This article is the second of six in-depth analyses dedicated to the main themes of the book “The Sovereign Individual,” written by William Rees-Mogg and James Dale Davidson.
In the rapidly evolving global landscape, a transformation is taking shape away from the spotlight of traditional politics. The advent of the information age is giving rise to a new social figure: the sovereign individual. This concept, central to the work “The Sovereign Individual,” outlines a future in which people with high cognitive abilities will be able to progressively free themselves from state control thanks to information technologies.
We are witnessing a paradigm shift in the sources of wealth. If in the industrial era prosperity derived mainly from the possession of physical resources – land, factories, machinery – or from unidirectional contractual capacity with the working masses, in the emerging information society it is ideas, innovation, and cognitive agility that represent the true capital.
Cyberspace is configured as the main arena of this silent revolution: a digital environment where individuals can operate anonymously, free from prejudices related to race, age, physical appearance, or social status. In this new territory, merit becomes the only relevant currency of exchange. Cryptography emerges as a fundamental tool of this autonomy, protecting privacy and digital assets from state interference, while the globalization of economic opportunities allows for overcoming traditional geographical boundaries.
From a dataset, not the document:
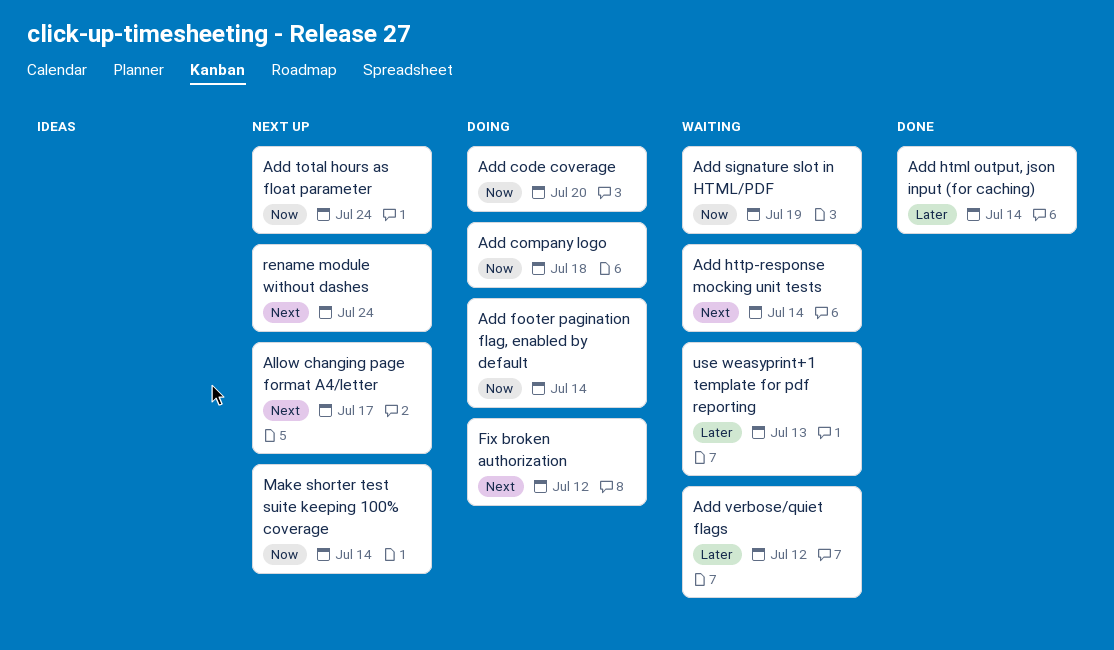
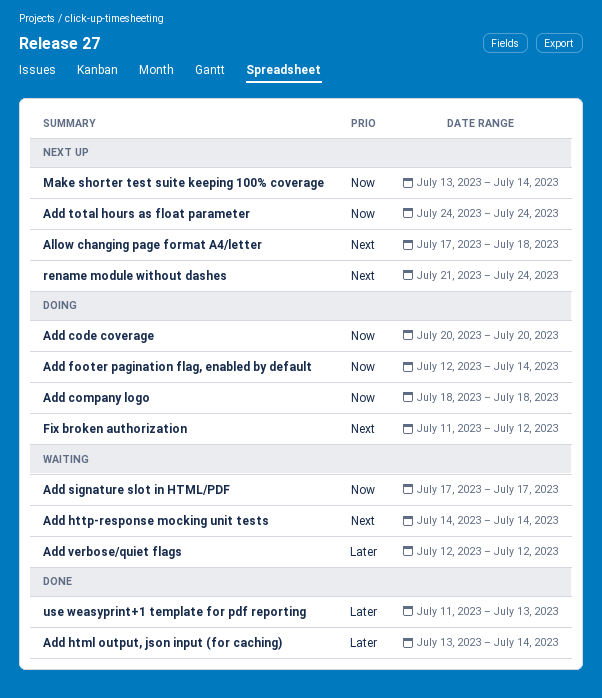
Add signature slot in HTML/PDF, due: Jul 19 -> Jul 17
Allow changing page format A4/letter, due: Jul 17 -> Jul 18
use weasyprint+1 template for pdf reporting, status: Waiting -> Done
The most radical transformation concerns the relationship between the individual and the State. The “sovereign individuals” no longer consider themselves citizens subject to mandatory taxation, but clients who negotiate with governments or private entities to obtain protection services, paying exclusively for what they deem commensurate with the value received. This dynamic represents, according to the authors, an unprecedented liberation: for the first time in human history, individual talent can express itself fully, without the limitations imposed by oppressive bureaucracies, cultural discrimination, or territorial constraints.
In cyberspace, physical characteristics become irrelevant: “the ugly, the fat, the old, the disabled” compete on equal terms with “the young and the beautiful,” as virtual interactions neutralize prejudices based on appearance. This digital meritocracy promises to level the playing field like never before.
However, this vision also has a flip side. Access to this new “digital Olympus” will not be universal. Only those who possess adequate cognitive abilities, adaptability, and access to technologies will be able to aspire to the status of sovereign individual. Those who heavily depend on traditional state structures – from welfare systems to pensions, from union protections to subsidies – risk being excluded from this new global class.
The authors Davidson and Rees-Mogg use an effective mythological metaphor: sovereign individuals will inhabit a “digital Mount Olympus,” enjoying a sort of “diplomatic immunity” from the political and social disputes of the physical world. This social stratification is not presented in moral terms as good or bad, but as an inevitable consequence of technological evolution. It is indeed the new technologies, unpredictable and unplannable by their nature, that modify the social structure, conferring on the individual or, conversely, on the collective mass, greater or lesser capacity for self-determination.